++++ SUPPLIED DATA

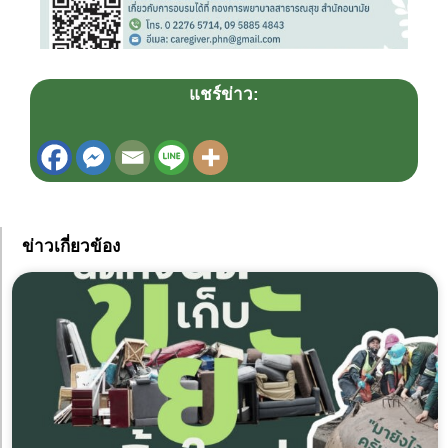
แชร์ข่าว:
ข่าวเกี่ยวข้อง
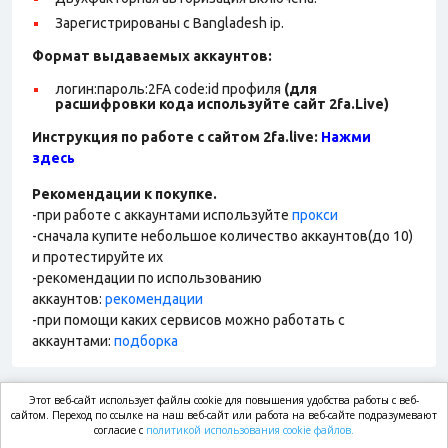
Зарегистрированы с Bangladesh ip.
Формат выдаваемых аккаунтов:
логин:пароль:2FA code:id профиля
(для
расшифровки кода используйте сайт 2fa.Live)
Инструкция по работе с сайтом 2fa.live:
Нажми
здесь
Рекомендации к покупке.
-при работе с аккаунтами используйте
прокси
-сначала купите небольшое количество аккаунтов(до 10)
и протестируйте их
-рекомендации по использованию
аккаунтов:
рекомендации
-при помощи каких сервисов можно работать с
аккаунтами:
подборка
Этот веб-сайт использует файлы cookie для повышения удобства работы с веб-
market.com
сайтом. Переход по ссылке на наш веб-сайт или работа на веб-сайте подразумевают
согласие с
политикой использования cookie файлов.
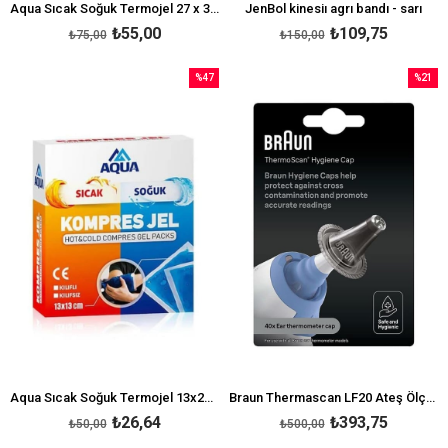
Aqua Sıcak Soğuk Termojel 27 x 35 cm
JenBol kinesiı agrı bandı - sarı
₺55,00
₺109,75
₺75,00
₺150,00
%47
%21
İndirim
İndirim
%47İndirim
%21İndi
Aqua Sıcak Soğuk Termojel 13x26 cm
Braun Thermascan LF20 Ateş Ölçer Yedek Filtre
₺26,64
₺393,75
₺50,00
₺500,00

++++++++

**INSTRUCTIONS TO FOLLOW**
Can you swap every "Termojel" in these lines for "Thermogel", keep everything else the same, and write the lines out again without the pictures?

**SOLUTION TO THIS PROBLEM**
แชร์ข่าว:
ข่าวเกี่ยวข้อง
Зарегистрированы с Bangladesh ip.
Формат выдаваемых аккаунтов:
логин:пароль:2FA code:id профиля
(для
расшифровки кода используйте сайт 2fa.Live)
Инструкция по работе с сайтом 2fa.live:
Нажми
здесь
Рекомендации к покупке.
-при работе с аккаунтами используйте
прокси
-сначала купите небольшое количество аккаунтов(до 10)
и протестируйте их
-рекомендации по использованию
аккаунтов:
рекомендации
-при помощи каких сервисов можно работать с
аккаунтами:
подборка
Этот веб-сайт использует файлы cookie для повышения удобства работы с веб-
market.com
сайтом. Переход по ссылке на наш веб-сайт или работа на веб-сайте подразумевают
согласие с
политикой использования cookie файлов.
Aqua Sıcak Soğuk Thermogel 27 x 35 cm
JenBol kinesiı agrı bandı - sarı
₺55,00
₺109,75
₺75,00
₺150,00
%47
%21
İndirim
İndirim
%47İndirim
%21İndi
Aqua Sıcak Soğuk Thermogel 13x26 cm
Braun Thermascan LF20 Ateş Ölçer Yedek Filtre
₺26,64
₺393,75
₺50,00
₺500,00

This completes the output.